Things to Do Before Starting a GLP-1

GLP-1 medications like Ozempic, Wegovy, and Zepbound can be incredibly helpful tools for weight loss, blood sugar management, and improving metabolic health. But before starting a GLP-1 medication, there are several foundational habits and health markers worth addressing first.

The goal is not just weight loss. The goal is preserving muscle, supporting energy, improving long term health, and helping your body respond well to treatment while minimizing side effects. Here are things I consider essential before starting a GLP-1.

Get Relevant Labs Checked

Before starting a GLP-1 medication, it is important to get a full picture of your health with comprehensive lab work. Many symptoms that people associate with weight gain or fatigue can also be related to nutrient deficiencies, thyroid dysfunction, blood sugar imbalances, or inflammation.

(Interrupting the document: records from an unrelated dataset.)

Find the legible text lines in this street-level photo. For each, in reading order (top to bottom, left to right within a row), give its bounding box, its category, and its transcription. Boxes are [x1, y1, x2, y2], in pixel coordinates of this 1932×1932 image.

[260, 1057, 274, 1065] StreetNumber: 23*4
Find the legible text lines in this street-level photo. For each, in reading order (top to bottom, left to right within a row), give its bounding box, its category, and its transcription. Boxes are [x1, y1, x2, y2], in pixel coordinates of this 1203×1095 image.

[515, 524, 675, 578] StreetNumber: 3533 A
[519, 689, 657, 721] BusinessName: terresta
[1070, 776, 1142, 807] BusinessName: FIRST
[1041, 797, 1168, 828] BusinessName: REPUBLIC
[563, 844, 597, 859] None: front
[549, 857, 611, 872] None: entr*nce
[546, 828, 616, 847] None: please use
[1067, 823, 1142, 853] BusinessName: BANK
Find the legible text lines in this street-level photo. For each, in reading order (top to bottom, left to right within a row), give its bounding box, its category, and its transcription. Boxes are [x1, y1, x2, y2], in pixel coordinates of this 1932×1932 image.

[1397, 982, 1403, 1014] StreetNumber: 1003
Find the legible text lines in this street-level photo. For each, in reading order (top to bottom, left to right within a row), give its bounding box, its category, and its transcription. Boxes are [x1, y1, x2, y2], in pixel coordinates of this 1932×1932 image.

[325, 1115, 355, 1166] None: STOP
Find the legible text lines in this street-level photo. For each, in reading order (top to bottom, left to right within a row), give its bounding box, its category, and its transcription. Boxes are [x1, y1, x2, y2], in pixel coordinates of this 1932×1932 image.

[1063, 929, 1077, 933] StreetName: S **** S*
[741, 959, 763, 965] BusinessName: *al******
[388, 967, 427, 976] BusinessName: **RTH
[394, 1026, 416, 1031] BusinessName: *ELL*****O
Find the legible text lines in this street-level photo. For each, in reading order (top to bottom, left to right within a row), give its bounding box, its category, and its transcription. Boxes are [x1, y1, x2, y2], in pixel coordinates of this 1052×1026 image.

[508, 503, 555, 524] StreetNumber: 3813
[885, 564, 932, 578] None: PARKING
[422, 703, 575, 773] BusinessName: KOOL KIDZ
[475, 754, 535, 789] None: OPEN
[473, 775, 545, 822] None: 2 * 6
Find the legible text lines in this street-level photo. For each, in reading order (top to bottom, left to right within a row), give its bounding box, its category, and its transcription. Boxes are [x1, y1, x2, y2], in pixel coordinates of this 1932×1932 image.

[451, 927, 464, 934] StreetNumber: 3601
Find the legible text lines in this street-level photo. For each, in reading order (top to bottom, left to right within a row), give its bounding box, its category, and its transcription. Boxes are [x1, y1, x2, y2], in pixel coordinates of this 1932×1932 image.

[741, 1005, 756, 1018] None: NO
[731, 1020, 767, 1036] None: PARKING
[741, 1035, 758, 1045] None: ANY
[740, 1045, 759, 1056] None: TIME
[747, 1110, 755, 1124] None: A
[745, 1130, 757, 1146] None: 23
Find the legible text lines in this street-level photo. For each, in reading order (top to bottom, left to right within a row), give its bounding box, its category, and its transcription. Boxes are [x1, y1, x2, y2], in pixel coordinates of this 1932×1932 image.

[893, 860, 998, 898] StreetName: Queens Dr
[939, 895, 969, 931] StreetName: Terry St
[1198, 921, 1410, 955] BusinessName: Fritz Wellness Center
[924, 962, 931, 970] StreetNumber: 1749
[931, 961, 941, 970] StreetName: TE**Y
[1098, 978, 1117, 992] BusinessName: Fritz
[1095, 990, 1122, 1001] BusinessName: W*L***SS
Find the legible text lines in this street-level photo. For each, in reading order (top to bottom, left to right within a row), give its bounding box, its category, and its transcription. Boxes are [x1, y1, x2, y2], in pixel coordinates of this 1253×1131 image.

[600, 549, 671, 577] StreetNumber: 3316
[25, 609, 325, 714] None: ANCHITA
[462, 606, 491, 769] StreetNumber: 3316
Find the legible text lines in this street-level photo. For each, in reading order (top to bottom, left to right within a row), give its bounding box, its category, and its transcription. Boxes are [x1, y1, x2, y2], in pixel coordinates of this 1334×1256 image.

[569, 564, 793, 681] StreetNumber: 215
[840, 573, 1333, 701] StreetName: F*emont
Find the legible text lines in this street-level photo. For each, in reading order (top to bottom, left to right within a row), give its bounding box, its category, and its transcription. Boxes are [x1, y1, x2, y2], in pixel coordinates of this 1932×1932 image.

Important labs may include thyroid markers, iron studies, vitamin D, B12, fasting insulin, A1c, lipid panel, and other metabolic health markers. Identifying deficiencies or underlying issues ahead of time can help improve energy, metabolism, and overall success on a GLP-1 medication.

Start a Consistent Strength Training Routine

One of the biggest concerns with rapid weight loss is muscle loss. GLP-1 medications can reduce appetite significantly, which often leads people to unintentionally under eat protein and calories. Without strength training, the body is more likely to lose lean muscle mass along with body fat.

You do not need to start with intense workouts. Even simple bodyweight exercises, resistance bands, or two short strength sessions per week can make a meaningful difference. Building a strength training habit before starting a GLP-1 helps support metabolism, improve insulin sensitivity, protect bone health, and maintain muscle mass during weight loss.

Focus on Protein and Produce

Before starting a GLP-1, it is helpful to establish eating habits centered around protein, fiber, and nutrient dense foods. A diet rich in lean protein, vegetables, fruit, legumes, and healthy fats helps support blood sugar balance, satiety, digestion, and muscle preservation. And, these satiating foods increase our own GLP-1 production!

At the same time, reducing highly processed carbohydrates and ultra processed snack foods can help stabilize hunger cues and energy levels before medication even begins. Many people tolerate GLP-1 medications better when they already have a balanced nutrition foundation in place.

Increase Daily Movement

Daily movement plays a huge role in metabolic health, insulin sensitivity, digestion, mood, and long term weight management. While formal exercise matters, simple daily activity is equally important.

A realistic goal for many adults is aiming for 7,000 or more steps per day, but any increase in movement is beneficial. Walking after meals, taking stretch breaks during the day, or adding short movement sessions throughout the week can all improve health outcomes and support weight loss efforts once starting a GLP-1 medication.

Get a Body Composition Assessment

The number on the scale only tells part of the story. Before starting a GLP-1, it can be incredibly valuable to understand your body composition, including muscle mass, body fat percentage, and bone density.

A DEXA scan is one of the best tools because it can assess both body composition and bone health. An InBody Scan can also provide useful information about muscle and fat distribution. Having baseline measurements allows you to track progress more accurately and ensure that weight loss is coming primarily from body fat rather than muscle.

Work With a Registered Dietitian Skilled in GLP-1 Management

GLP-1 medications are not one size fits all. Appetite changes, side effects, protein needs, hydration, supplement recommendations, and dosing adjustments can all vary from person to person.

Working with a registered dietitian experienced in GLP-1 management can help you create a sustainable nutrition plan, troubleshoot symptoms like nausea or constipation, protect muscle mass, and ensure you are meeting your nutrient needs throughout the process. Having professional support often leads to better long term outcomes and a healthier relationship with food while using these medications.

Final Thoughts

GLP-1 medications can be powerful tools, but they work best when paired with strong foundational habits. Focusing on muscle health, nutrition, movement, metabolic health, and personalized support before starting can help improve results and create more sustainable long term success.

If you are considering a GLP-1 medication for weight loss or metabolic health, preparing your body beforehand can make a meaningful difference in how you feel during the process and beyond.